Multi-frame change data
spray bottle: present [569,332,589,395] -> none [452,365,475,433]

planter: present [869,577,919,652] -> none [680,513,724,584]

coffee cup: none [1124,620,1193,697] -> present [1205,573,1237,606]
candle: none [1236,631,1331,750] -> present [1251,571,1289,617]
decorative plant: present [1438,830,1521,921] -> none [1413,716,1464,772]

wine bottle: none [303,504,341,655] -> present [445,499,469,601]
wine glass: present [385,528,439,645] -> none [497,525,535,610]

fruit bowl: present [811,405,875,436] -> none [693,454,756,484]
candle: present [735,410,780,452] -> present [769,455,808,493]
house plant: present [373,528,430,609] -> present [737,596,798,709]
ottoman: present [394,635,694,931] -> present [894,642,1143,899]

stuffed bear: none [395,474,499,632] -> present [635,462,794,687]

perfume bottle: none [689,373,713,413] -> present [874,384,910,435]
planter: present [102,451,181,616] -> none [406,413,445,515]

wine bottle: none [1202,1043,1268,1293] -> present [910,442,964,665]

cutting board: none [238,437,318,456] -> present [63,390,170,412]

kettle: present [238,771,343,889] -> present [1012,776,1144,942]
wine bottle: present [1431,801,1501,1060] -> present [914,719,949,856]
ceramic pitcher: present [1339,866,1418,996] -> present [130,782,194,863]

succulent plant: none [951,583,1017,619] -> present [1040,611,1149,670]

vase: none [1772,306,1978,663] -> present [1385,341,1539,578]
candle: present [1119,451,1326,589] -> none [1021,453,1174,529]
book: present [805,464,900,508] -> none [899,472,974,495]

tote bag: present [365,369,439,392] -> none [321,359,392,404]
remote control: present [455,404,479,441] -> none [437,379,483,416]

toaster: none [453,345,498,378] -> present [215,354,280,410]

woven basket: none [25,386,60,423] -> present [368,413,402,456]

Exercise details: Every record must be returned exactly.

Solution to the problem:
spray bottle: present [569,332,589,395] -> none [452,365,475,433]

planter: present [869,577,919,652] -> none [680,513,724,584]

coffee cup: none [1124,620,1193,697] -> present [1205,573,1237,606]
candle: none [1236,631,1331,750] -> present [1251,571,1289,617]
decorative plant: present [1438,830,1521,921] -> none [1413,716,1464,772]

wine bottle: none [303,504,341,655] -> present [445,499,469,601]
wine glass: present [385,528,439,645] -> none [497,525,535,610]

fruit bowl: present [811,405,875,436] -> none [693,454,756,484]
candle: present [735,410,780,452] -> present [769,455,808,493]
house plant: present [373,528,430,609] -> present [737,596,798,709]
ottoman: present [394,635,694,931] -> present [894,642,1143,899]

stuffed bear: none [395,474,499,632] -> present [635,462,794,687]

perfume bottle: none [689,373,713,413] -> present [874,384,910,435]
planter: present [102,451,181,616] -> none [406,413,445,515]

wine bottle: none [1202,1043,1268,1293] -> present [910,442,964,665]

cutting board: none [238,437,318,456] -> present [63,390,170,412]

kettle: present [238,771,343,889] -> present [1012,776,1144,942]
wine bottle: present [1431,801,1501,1060] -> present [914,719,949,856]
ceramic pitcher: present [1339,866,1418,996] -> present [130,782,194,863]

succulent plant: none [951,583,1017,619] -> present [1040,611,1149,670]

vase: none [1772,306,1978,663] -> present [1385,341,1539,578]
candle: present [1119,451,1326,589] -> none [1021,453,1174,529]
book: present [805,464,900,508] -> none [899,472,974,495]

tote bag: present [365,369,439,392] -> none [321,359,392,404]
remote control: present [455,404,479,441] -> none [437,379,483,416]

toaster: none [453,345,498,378] -> present [215,354,280,410]

woven basket: none [25,386,60,423] -> present [368,413,402,456]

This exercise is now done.